[Opening DATASET RECORDS section]
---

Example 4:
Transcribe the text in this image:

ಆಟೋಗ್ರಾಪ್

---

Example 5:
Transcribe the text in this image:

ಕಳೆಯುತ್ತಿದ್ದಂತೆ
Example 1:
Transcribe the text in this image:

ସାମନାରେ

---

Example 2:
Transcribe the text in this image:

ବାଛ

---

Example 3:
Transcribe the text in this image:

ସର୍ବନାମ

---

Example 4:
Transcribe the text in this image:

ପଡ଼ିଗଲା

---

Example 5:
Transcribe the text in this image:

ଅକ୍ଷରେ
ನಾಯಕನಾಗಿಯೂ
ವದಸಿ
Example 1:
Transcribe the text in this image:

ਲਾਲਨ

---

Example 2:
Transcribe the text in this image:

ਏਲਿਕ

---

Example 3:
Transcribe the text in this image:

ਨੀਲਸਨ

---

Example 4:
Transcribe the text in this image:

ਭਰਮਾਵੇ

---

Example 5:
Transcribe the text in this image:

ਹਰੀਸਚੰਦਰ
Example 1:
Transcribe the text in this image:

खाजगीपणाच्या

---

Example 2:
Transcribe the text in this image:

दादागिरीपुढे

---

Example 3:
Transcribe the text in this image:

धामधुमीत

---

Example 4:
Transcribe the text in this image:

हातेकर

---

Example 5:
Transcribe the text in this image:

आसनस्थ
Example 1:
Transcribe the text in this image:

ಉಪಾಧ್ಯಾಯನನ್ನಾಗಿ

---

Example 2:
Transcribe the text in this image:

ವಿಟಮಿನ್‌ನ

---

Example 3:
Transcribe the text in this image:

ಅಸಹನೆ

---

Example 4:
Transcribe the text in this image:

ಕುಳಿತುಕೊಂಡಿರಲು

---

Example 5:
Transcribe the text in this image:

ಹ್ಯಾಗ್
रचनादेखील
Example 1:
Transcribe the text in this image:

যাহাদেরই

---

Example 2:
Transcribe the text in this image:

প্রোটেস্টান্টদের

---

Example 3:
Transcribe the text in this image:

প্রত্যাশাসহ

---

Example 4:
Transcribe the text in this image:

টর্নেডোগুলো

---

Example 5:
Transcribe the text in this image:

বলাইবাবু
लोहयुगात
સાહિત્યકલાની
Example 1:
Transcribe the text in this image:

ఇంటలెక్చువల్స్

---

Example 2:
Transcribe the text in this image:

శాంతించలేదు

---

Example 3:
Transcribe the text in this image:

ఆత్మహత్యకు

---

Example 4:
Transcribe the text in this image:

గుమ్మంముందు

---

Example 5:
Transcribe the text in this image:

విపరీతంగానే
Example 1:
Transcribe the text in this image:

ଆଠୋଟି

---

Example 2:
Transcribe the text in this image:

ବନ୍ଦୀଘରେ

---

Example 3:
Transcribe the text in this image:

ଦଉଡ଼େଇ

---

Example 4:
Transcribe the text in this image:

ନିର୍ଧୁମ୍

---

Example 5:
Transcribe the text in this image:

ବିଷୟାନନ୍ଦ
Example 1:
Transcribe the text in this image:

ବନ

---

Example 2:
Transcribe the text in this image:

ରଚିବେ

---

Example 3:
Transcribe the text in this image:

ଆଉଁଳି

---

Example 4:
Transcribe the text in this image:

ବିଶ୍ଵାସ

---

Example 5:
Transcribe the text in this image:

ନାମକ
[Closing DATASET RECORDS section]
Each line above is to be reproduced exactly. Leave none out.

» **FINISHED TASK**:
---

Example 4:
Transcribe the text in this image:

ಆಟೋಗ್ರಾಪ್

---

Example 5:
Transcribe the text in this image:

ಕಳೆಯುತ್ತಿದ್ದಂತೆ
Example 1:
Transcribe the text in this image:

ସାମନାରେ

---

Example 2:
Transcribe the text in this image:

ବାଛ

---

Example 3:
Transcribe the text in this image:

ସର୍ବନାମ

---

Example 4:
Transcribe the text in this image:

ପଡ଼ିଗଲା

---

Example 5:
Transcribe the text in this image:

ଅକ୍ଷରେ
ನಾಯಕನಾಗಿಯೂ
ವದಸಿ
Example 1:
Transcribe the text in this image:

ਲਾਲਨ

---

Example 2:
Transcribe the text in this image:

ਏਲਿਕ

---

Example 3:
Transcribe the text in this image:

ਨੀਲਸਨ

---

Example 4:
Transcribe the text in this image:

ਭਰਮਾਵੇ

---

Example 5:
Transcribe the text in this image:

ਹਰੀਸਚੰਦਰ
Example 1:
Transcribe the text in this image:

खाजगीपणाच्या

---

Example 2:
Transcribe the text in this image:

दादागिरीपुढे

---

Example 3:
Transcribe the text in this image:

धामधुमीत

---

Example 4:
Transcribe the text in this image:

हातेकर

---

Example 5:
Transcribe the text in this image:

आसनस्थ
Example 1:
Transcribe the text in this image:

ಉಪಾಧ್ಯಾಯನನ್ನಾಗಿ

---

Example 2:
Transcribe the text in this image:

ವಿಟಮಿನ್‌ನ

---

Example 3:
Transcribe the text in this image:

ಅಸಹನೆ

---

Example 4:
Transcribe the text in this image:

ಕುಳಿತುಕೊಂಡಿರಲು

---

Example 5:
Transcribe the text in this image:

ಹ್ಯಾಗ್
रचनादेखील
Example 1:
Transcribe the text in this image:

যাহাদেরই

---

Example 2:
Transcribe the text in this image:

প্রোটেস্টান্টদের

---

Example 3:
Transcribe the text in this image:

প্রত্যাশাসহ

---

Example 4:
Transcribe the text in this image:

টর্নেডোগুলো

---

Example 5:
Transcribe the text in this image:

বলাইবাবু
लोहयुगात
સાહિત્યકલાની
Example 1:
Transcribe the text in this image:

ఇంటలెక్చువల్స్

---

Example 2:
Transcribe the text in this image:

శాంతించలేదు

---

Example 3:
Transcribe the text in this image:

ఆత్మహత్యకు

---

Example 4:
Transcribe the text in this image:

గుమ్మంముందు

---

Example 5:
Transcribe the text in this image:

విపరీతంగానే
Example 1:
Transcribe the text in this image:

ଆଠୋଟି

---

Example 2:
Transcribe the text in this image:

ବନ୍ଦୀଘରେ

---

Example 3:
Transcribe the text in this image:

ଦଉଡ଼େଇ

---

Example 4:
Transcribe the text in this image:

ନିର୍ଧୁମ୍

---

Example 5:
Transcribe the text in this image:

ବିଷୟାନନ୍ଦ
Example 1:
Transcribe the text in this image:

ବନ

---

Example 2:
Transcribe the text in this image:

ରଚିବେ

---

Example 3:
Transcribe the text in this image:

ଆଉଁଳି

---

Example 4:
Transcribe the text in this image:

ବିଶ୍ଵାସ

---

Example 5:
Transcribe the text in this image:

ନାମକ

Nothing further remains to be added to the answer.